▸ Extract provided:

════════

The lights will be dim to pitch black, the mood will linger somewhere between spooky and terrifying, and for 15 minutes you'll be on a supernatural roller coaster through the theatre of your mind. There will be special effects, props, and many actors laying on the thrills and chills but the ultimate monster in the city's biggest haunted house is you.
The Haunting On Brunswick is a commercial-scale Halloween event made for the easily frightened kid inside us all. It's a theatrical production created by an ad-hoc group of Halloween enthusiasts and it is all for charity.
There will be a significant contribution made by the haunting organizers to their chosen charity: Costumes For A Cause (C4AC), a volunteer all-local agency that provides costumes, toys and fun times for kids in medical difficulties.
"We walked through rehearsal last night. It's horrifying," said a C4AC statement.
The presale tickets for The Haunting On Brunswick flew out the door and a second round also had strong sales. The response was so overwhelming, said Haunting spokesperson Dave Leach, that the organizers nixed any plans to sell tickets at the door. If even one remains, it must be obtained via the Facebook page.
All this for a set of tours (several per night, about 15 minutes each, running from Oct. 27-31) through the defunct RCMP detachment on Brunswick Street.
"This town is obviously hungry for Halloween," said Leach.
He has the ways and the means to create such an event, as the co-owner of Excalibur Theatre Arts and also a veteran of this sort of thing. When he got the idea together with the folks of PowerUp Prince George (a charity gaming group in P.G.), they were an unstoppable Halloween force.
"I was part of a haunted house they ran at the (BC Northern) Exhibition a number of years ago," Leach said. "It was more of a narrative experience and smaller scale, but it went really well, and people told me ever since 'we should do that again, but bigger' and this year we did that."
Leach praised the City of Prince George staff for helping execute on their vision. A number of big, unused buildings were presented as options but all agreed the former RCMP detachment was ideal, with all its concrete and cells. It was also a place with which Leach was quite familiar. His father Steve was once the superintendent there.
"I was pretty old by the time my dad took over in P.G. but I definitely did spend some time in that building, I knew my way around," he said. "The whole thing is narrative. It's not a bunch of people jumping out saying boo. There's a whole immersive storytelling element to it, and that is tied to the location."
The cast is about 25 people, the crew more than 10 in number, so this is no small production.
"We haven't even done the first one yet and people are already on us to do another one next year," said Leach. "This will be our proof of concept. After we're finished we will decide what to do next year, but I think we should move it around to a different place each time, to keep the story fresh and the experience surprising for the audience."

════════

Saved data entries:
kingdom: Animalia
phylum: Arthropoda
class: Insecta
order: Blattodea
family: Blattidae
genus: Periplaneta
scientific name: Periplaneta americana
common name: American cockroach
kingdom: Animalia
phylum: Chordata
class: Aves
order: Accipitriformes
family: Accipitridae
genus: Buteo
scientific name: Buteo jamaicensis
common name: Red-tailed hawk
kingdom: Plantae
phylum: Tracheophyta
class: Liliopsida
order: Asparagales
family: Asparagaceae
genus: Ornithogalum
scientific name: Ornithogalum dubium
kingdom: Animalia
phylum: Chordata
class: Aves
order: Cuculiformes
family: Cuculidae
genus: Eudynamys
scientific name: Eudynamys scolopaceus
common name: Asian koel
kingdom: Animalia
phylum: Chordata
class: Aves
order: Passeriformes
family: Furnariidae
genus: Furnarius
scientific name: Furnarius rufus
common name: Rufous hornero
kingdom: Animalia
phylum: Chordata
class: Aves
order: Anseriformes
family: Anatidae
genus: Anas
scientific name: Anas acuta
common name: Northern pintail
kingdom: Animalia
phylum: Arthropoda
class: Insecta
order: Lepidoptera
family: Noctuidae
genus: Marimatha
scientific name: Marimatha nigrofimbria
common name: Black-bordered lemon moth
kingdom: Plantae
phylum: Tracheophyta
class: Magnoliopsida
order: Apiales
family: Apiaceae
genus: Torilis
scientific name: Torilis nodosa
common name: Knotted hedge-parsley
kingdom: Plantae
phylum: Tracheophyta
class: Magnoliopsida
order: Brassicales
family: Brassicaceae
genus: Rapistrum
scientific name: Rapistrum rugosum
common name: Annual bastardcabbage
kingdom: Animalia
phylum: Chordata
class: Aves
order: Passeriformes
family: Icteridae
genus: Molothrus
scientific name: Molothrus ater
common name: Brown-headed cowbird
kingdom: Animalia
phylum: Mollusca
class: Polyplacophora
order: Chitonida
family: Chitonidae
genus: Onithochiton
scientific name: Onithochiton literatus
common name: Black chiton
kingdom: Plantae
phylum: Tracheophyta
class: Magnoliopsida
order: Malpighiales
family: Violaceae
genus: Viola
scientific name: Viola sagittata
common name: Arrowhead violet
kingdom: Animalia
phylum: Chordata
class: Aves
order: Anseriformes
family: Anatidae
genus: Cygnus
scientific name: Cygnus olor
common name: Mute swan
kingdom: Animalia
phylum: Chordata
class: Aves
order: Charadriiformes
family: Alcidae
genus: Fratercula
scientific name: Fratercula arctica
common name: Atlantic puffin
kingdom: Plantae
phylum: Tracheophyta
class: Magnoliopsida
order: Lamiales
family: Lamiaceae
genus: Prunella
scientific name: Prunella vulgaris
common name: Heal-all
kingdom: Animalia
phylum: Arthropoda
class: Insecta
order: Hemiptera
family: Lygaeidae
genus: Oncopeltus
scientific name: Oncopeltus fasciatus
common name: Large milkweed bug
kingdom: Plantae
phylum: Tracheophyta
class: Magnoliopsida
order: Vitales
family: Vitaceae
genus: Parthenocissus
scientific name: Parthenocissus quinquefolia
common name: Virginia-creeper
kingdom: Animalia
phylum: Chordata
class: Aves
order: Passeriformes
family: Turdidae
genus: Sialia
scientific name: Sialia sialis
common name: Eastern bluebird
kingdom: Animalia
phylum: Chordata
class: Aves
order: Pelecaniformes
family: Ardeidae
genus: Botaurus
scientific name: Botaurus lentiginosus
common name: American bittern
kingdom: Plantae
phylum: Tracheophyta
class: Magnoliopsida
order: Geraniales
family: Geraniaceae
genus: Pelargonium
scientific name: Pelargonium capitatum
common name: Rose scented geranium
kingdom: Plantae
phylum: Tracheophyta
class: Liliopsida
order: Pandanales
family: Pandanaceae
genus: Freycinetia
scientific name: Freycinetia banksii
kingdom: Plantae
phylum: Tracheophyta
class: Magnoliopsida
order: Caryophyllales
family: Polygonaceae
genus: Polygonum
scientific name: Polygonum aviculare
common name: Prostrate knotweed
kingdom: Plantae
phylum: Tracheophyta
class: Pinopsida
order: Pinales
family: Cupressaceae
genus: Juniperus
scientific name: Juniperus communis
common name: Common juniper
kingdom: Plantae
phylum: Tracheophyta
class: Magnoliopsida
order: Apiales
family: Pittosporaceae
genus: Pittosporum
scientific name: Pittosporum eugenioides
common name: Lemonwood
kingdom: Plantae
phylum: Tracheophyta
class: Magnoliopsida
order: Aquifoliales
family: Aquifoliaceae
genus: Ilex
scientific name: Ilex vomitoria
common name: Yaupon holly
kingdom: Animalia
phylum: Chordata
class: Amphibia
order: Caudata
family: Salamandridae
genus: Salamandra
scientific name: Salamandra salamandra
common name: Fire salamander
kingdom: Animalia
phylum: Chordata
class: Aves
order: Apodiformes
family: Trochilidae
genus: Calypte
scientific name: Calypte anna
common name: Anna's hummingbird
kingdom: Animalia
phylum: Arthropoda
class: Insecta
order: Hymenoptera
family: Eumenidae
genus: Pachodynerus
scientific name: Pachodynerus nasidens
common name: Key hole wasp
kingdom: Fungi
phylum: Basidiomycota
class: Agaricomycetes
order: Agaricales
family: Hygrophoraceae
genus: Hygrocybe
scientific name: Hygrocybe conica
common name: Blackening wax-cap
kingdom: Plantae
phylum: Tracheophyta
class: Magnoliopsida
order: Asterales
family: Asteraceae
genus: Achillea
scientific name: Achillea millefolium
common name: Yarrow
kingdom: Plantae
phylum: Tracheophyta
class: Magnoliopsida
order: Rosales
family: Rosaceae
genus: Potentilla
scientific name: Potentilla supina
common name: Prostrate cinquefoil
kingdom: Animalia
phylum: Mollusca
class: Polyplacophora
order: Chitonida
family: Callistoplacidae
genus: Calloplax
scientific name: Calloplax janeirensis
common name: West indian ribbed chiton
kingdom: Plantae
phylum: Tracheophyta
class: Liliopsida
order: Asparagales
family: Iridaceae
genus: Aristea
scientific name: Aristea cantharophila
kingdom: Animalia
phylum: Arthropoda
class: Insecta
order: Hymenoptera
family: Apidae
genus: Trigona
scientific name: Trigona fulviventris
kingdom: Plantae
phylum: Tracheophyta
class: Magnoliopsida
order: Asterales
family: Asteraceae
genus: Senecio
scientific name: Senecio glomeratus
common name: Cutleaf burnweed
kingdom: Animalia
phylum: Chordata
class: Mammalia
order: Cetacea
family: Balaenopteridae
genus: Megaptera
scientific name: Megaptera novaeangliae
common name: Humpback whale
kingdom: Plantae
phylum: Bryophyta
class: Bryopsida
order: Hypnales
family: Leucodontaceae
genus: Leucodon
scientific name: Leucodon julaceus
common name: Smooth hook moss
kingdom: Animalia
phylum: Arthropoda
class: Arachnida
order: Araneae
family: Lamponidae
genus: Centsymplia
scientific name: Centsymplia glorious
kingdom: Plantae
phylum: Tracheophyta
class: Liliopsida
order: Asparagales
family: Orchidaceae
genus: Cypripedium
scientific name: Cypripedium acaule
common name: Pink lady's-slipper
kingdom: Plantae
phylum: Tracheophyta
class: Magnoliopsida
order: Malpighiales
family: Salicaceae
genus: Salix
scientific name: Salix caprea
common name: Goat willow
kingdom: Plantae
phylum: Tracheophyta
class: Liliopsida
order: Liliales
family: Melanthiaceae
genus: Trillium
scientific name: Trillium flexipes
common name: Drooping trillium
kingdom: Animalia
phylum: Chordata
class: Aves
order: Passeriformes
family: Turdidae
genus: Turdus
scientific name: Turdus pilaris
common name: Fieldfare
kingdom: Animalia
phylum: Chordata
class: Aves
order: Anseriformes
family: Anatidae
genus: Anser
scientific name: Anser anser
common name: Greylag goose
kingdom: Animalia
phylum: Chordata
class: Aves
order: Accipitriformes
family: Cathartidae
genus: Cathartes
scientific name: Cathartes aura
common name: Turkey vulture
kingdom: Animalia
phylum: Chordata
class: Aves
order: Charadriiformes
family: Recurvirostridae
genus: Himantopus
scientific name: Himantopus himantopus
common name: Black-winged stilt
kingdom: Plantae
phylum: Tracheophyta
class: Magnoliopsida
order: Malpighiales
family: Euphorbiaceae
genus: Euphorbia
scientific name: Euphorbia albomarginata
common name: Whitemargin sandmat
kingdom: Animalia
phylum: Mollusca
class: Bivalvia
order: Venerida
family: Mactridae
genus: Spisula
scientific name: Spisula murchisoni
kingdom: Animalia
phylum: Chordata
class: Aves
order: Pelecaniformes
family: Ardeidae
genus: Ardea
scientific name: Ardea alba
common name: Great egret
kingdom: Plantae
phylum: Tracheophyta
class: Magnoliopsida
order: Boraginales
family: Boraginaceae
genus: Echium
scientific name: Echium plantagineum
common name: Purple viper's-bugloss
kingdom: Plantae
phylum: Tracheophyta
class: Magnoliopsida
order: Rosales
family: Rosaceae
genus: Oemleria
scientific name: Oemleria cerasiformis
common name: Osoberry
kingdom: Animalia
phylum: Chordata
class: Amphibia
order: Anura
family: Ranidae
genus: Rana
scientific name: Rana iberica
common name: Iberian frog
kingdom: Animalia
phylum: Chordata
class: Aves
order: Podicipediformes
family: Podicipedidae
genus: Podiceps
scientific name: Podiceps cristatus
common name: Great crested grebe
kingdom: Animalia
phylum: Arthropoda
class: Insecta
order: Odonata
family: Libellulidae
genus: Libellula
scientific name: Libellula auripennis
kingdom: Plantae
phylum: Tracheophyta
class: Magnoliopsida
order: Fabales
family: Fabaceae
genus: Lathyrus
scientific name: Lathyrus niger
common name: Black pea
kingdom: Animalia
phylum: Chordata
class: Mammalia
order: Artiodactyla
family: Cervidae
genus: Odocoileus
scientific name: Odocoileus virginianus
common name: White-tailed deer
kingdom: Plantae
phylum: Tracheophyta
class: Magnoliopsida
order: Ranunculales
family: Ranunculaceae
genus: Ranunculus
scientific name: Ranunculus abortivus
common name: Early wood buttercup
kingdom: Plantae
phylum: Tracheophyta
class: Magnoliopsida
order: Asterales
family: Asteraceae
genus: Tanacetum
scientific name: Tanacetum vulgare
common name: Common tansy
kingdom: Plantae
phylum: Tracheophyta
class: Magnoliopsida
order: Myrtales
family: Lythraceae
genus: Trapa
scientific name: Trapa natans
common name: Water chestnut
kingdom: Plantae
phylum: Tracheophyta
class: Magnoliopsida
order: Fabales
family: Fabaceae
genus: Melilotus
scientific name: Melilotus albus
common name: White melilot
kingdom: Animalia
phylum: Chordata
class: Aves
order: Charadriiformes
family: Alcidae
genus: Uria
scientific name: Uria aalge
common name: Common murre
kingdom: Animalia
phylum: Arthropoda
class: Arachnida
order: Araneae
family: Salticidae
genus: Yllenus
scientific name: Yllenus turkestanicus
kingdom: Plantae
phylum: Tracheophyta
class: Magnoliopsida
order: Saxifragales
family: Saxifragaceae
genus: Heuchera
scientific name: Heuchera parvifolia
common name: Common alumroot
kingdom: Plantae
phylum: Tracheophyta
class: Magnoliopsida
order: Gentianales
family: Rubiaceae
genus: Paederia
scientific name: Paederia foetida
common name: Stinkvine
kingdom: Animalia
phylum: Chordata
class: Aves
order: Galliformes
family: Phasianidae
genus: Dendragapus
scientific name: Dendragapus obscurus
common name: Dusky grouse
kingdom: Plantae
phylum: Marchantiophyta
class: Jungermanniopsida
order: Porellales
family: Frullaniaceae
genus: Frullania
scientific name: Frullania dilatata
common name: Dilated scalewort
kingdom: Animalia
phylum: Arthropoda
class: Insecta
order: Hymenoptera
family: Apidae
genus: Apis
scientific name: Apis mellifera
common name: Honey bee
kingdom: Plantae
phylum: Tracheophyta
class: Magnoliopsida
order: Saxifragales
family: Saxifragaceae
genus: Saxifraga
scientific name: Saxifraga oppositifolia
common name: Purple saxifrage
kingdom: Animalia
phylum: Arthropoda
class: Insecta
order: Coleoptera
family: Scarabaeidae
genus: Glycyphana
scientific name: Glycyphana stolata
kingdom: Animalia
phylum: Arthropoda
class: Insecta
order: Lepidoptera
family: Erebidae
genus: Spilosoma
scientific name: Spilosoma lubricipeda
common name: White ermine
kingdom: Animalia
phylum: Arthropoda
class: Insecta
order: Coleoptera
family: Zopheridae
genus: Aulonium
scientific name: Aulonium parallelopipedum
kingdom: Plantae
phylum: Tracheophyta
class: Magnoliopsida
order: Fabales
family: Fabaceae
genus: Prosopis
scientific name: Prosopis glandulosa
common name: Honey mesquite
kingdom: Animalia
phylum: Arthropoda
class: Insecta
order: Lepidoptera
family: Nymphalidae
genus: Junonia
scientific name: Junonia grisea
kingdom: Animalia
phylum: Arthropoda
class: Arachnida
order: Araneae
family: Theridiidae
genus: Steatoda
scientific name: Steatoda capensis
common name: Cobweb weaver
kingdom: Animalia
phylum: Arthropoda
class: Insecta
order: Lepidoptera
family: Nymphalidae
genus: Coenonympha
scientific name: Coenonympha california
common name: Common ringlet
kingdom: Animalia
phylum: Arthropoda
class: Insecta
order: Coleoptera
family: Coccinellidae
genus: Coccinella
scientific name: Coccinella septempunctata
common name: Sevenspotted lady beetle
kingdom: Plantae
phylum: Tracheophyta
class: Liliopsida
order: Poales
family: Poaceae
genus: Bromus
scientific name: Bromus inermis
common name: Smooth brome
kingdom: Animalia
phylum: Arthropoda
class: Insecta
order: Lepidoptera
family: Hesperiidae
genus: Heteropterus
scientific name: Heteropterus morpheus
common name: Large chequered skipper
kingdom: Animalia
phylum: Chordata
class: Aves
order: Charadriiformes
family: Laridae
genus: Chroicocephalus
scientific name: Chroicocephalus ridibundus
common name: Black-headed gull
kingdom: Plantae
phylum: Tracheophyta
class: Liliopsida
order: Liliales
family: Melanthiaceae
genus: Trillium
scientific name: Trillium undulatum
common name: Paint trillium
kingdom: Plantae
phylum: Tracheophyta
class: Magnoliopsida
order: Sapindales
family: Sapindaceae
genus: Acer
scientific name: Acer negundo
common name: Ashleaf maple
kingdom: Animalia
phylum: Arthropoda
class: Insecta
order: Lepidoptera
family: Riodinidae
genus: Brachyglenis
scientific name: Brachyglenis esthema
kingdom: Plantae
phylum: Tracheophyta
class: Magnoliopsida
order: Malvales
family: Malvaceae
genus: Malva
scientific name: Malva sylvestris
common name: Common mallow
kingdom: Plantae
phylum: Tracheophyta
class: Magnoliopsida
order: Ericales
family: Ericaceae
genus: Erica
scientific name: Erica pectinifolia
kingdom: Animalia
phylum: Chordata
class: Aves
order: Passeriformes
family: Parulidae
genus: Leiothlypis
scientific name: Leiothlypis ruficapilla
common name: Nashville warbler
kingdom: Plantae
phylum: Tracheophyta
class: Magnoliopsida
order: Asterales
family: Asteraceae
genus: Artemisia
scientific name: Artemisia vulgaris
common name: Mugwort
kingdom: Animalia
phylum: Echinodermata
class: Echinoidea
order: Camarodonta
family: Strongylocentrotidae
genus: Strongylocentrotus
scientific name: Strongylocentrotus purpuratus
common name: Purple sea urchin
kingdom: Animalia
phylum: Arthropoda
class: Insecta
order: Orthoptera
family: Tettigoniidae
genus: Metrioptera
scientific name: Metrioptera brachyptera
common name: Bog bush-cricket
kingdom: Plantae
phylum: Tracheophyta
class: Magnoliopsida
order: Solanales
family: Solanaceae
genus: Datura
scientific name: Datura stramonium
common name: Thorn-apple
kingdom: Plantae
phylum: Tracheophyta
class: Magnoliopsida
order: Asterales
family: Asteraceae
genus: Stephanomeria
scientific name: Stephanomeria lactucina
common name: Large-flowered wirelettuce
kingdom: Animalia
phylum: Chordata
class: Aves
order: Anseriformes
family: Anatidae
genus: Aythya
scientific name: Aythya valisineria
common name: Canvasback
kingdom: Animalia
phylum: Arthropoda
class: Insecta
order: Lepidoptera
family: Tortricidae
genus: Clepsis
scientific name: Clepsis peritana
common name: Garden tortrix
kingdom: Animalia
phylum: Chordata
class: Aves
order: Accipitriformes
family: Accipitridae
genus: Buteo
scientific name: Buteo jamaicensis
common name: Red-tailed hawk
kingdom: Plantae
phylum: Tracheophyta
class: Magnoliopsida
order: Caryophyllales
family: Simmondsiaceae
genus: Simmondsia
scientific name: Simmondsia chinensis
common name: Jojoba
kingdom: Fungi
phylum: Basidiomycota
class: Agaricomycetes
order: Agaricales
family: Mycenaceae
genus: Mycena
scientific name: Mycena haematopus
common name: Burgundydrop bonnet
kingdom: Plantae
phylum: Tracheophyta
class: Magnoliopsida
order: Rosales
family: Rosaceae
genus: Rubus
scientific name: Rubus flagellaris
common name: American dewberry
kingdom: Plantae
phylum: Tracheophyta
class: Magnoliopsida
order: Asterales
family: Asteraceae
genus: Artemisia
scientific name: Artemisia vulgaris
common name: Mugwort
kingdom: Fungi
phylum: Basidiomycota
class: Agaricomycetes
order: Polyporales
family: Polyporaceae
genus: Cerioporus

════════

▸ Work to be completed: Return the part of the article on the Brunswick Street haunted house between "The presale tickets" and "unstoppable Halloween force.", inclusive.

▸ Written answer:
The presale tickets for The Haunting On Brunswick flew out the door and a second round also had strong sales. The response was so overwhelming, said Haunting spokesperson Dave Leach, that the organizers nixed any plans to sell tickets at the door. If even one remains, it must be obtained via the Facebook page.
All this for a set of tours (several per night, about 15 minutes each, running from Oct. 27-31) through the defunct RCMP detachment on Brunswick Street.
"This town is obviously hungry for Halloween," said Leach.
He has the ways and the means to create such an event, as the co-owner of Excalibur Theatre Arts and also a veteran of this sort of thing. When he got the idea together with the folks of PowerUp Prince George (a charity gaming group in P.G.), they were an unstoppable Halloween force.